**Datos a procesar**.
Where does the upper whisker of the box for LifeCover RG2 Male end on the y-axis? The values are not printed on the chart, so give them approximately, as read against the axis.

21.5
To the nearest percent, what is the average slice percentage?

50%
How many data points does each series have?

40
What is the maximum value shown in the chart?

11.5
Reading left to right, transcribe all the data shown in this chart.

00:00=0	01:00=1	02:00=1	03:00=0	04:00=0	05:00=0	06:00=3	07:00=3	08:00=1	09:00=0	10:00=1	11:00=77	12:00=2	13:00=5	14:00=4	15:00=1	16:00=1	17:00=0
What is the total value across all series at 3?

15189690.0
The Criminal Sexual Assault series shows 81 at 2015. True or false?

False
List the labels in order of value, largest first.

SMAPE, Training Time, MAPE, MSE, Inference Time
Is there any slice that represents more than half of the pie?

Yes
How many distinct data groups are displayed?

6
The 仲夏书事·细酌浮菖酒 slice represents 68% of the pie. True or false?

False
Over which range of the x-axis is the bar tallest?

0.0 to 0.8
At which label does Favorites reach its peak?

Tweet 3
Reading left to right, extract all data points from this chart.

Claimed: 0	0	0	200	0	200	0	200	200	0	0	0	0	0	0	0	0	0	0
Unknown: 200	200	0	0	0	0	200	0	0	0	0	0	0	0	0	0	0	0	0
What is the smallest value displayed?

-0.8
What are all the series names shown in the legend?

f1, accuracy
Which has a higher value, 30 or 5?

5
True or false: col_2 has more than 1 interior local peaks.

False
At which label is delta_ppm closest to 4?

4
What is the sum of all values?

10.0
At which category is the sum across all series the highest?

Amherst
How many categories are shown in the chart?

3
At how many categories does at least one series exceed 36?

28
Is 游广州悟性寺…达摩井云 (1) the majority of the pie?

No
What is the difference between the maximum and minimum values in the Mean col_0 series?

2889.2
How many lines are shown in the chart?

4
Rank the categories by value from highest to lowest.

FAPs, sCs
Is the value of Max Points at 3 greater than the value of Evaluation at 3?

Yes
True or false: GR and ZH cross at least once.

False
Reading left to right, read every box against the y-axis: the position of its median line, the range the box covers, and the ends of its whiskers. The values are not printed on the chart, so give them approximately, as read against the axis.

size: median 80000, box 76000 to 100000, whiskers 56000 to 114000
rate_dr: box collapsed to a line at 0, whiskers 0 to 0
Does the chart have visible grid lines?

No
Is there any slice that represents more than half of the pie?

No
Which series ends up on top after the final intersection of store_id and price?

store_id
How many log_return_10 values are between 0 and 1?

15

**En qué consiste**. Transcribe literalmente todas las líneas de las entradas anteriores, sin cambiar nada.

**Respuesta**.
Where does the upper whisker of the box for LifeCover RG2 Male end on the y-axis? The values are not printed on the chart, so give them approximately, as read against the axis.

21.5
To the nearest percent, what is the average slice percentage?

50%
How many data points does each series have?

40
What is the maximum value shown in the chart?

11.5
Reading left to right, transcribe all the data shown in this chart.

00:00=0	01:00=1	02:00=1	03:00=0	04:00=0	05:00=0	06:00=3	07:00=3	08:00=1	09:00=0	10:00=1	11:00=77	12:00=2	13:00=5	14:00=4	15:00=1	16:00=1	17:00=0
What is the total value across all series at 3?

15189690.0
The Criminal Sexual Assault series shows 81 at 2015. True or false?

False
List the labels in order of value, largest first.

SMAPE, Training Time, MAPE, MSE, Inference Time
Is there any slice that represents more than half of the pie?

Yes
How many distinct data groups are displayed?

6
The 仲夏书事·细酌浮菖酒 slice represents 68% of the pie. True or false?

False
Over which range of the x-axis is the bar tallest?

0.0 to 0.8
At which label does Favorites reach its peak?

Tweet 3
Reading left to right, extract all data points from this chart.

Claimed: 0	0	0	200	0	200	0	200	200	0	0	0	0	0	0	0	0	0	0
Unknown: 200	200	0	0	0	0	200	0	0	0	0	0	0	0	0	0	0	0	0
What is the smallest value displayed?

-0.8
What are all the series names shown in the legend?

f1, accuracy
Which has a higher value, 30 or 5?

5
True or false: col_2 has more than 1 interior local peaks.

False
At which label is delta_ppm closest to 4?

4
What is the sum of all values?

10.0
At which category is the sum across all series the highest?

Amherst
How many categories are shown in the chart?

3
At how many categories does at least one series exceed 36?

28
Is 游广州悟性寺…达摩井云 (1) the majority of the pie?

No
What is the difference between the maximum and minimum values in the Mean col_0 series?

2889.2
How many lines are shown in the chart?

4
Rank the categories by value from highest to lowest.

FAPs, sCs
Is the value of Max Points at 3 greater than the value of Evaluation at 3?

Yes
True or false: GR and ZH cross at least once.

False
Reading left to right, read every box against the y-axis: the position of its median line, the range the box covers, and the ends of its whiskers. The values are not printed on the chart, so give them approximately, as read against the axis.

size: median 80000, box 76000 to 100000, whiskers 56000 to 114000
rate_dr: box collapsed to a line at 0, whiskers 0 to 0
Does the chart have visible grid lines?

No
Is there any slice that represents more than half of the pie?

No
Which series ends up on top after the final intersection of store_id and price?

store_id
How many log_return_10 values are between 0 and 1?

15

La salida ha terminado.